I am a 5’3” female who has been working on losing baby weight for an embarrassingly long time. In early fall I finally seemed to have hit a groove. I work an office job and due to my petite size was doing great on 1200 calories/day. Around Christmas I finally got active again (pre baby I was very active) and was losing while eating around 1500 calories/day. I was thrilled to see the puzzle pieces coming together in what was shaping up to be not just weight loss, but a sustainable lifestyle change. I was running and riding my mountain bike. And very close to my goal weight. Then COVID hit. I slid backwards a little, but not too bad. Once I found my new normal I lost the COVID weight in just a few weeks.

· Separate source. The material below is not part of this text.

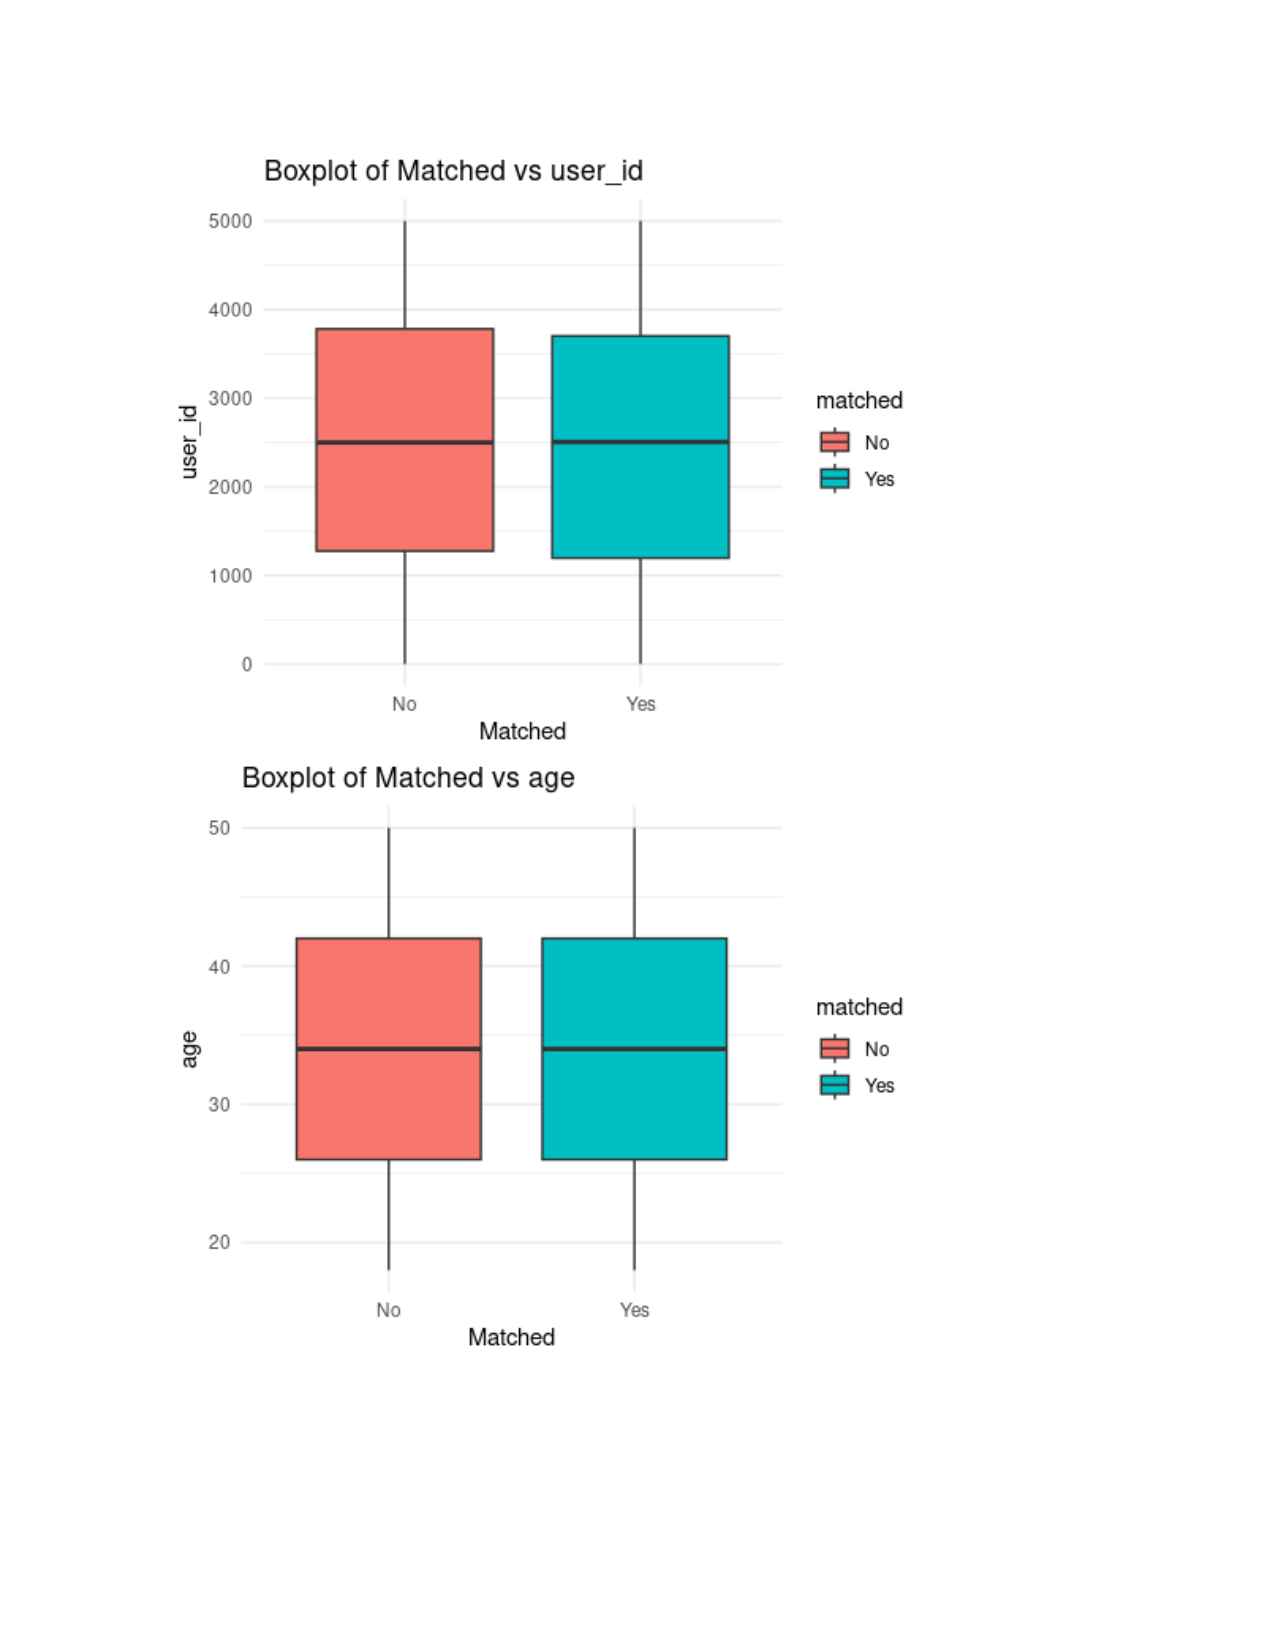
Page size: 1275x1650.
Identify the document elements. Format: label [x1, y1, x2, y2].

picture [168, 150, 927, 1363]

The weekend after I saw the pre covid weight on the scale I wrecked my mountain bike and had a pretty severe ankle break. For 6 weeks I was essentially on bed rest. I slipped into a mild depression that I treated with food. That paired with the fact that I literally am sedentary in every sense of the word I can tell that I have gained back every single pound that I lost.

I have no clue what to do to start trying to lose weight again. It could be another 4-6 weeks before I can walk. Before I did lose weight on 1200 calories/day but I still wasn’t truly sedentary (I would walk around my work, to and from my car, play with my son outside, etc.). I also have this fear of my diet somehow causing my ankle to not heal fast enough. Am I just stuck at probably maintaining by eating 1200 calories/day at this point? Is it possible for me to start losing again? What do you guys think?